In the analysis posted to the San Francisco Fed’s site, economist David Neumark reviewed the effects of the federal and state minimum wage increases that have taken place since the federal minimum wage was set at $7.25 in 2007. Neumark multiplies the increases in the minimum wages by the estimates of job losses associated with higher minimum wages taken from recent studies to arrive at his conclusion.
Neumark writes that the loss of up to 200,000 is a “small drop” that should be weighed against the higher wages for those who remain employed.
The analysis is the latest update to a long-running debate over the effects of the minimum wage. Democrats, including President Obama and Democratic presidential candidates, favor raising the federal wage floor, while Republicans have opposed such a move on the grounds that it would cause job losses.
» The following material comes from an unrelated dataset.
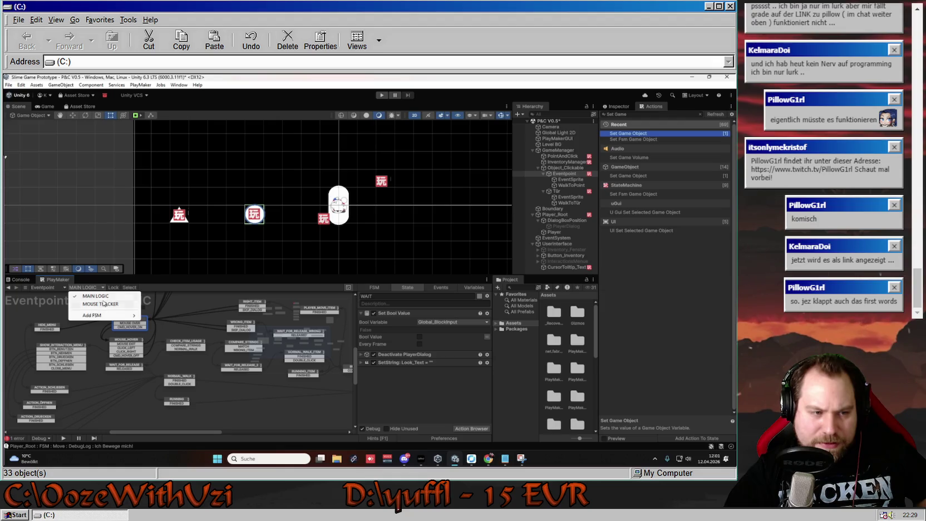
click(105, 304)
Neumark, a professor at the University of California, Irvine, is one of the academic researchers most prominently involved in studying the effects of minimum wage laws. He wrote that “the overall body of recent evidence suggests that the most credible conclusion is a higher minimum wage results in some job loss for the least-skilled workers — with possibly larger adverse effects than earlier research suggested.” Neumark made a similar case in a recent op-ed for the Wall Street Journal.
In advocating a higher minimum wage, White House economists have highlighted a number of recent studies that have all found that minimum wage increases have resulted in either no or small job losses. In his analysis, Neumark suggested that some of the newer studies finding that minimum wages don’t hurt employment rely on comparisons between neighboring states that are not actually similar in important ways.
In February of last year, the nonpartisan Congressional Budget Office released a report finding that raising the minimum wage to $10.10 an hour, the level then favored by Obama, and indexing it to inflation would mean 500,000 fewer jobs. Such a hike would also pull 900,000 families above the federal poverty line, the report found.
This post has been updated to reflect that the analysis took into account the effects of both state and federal minimum wage increases.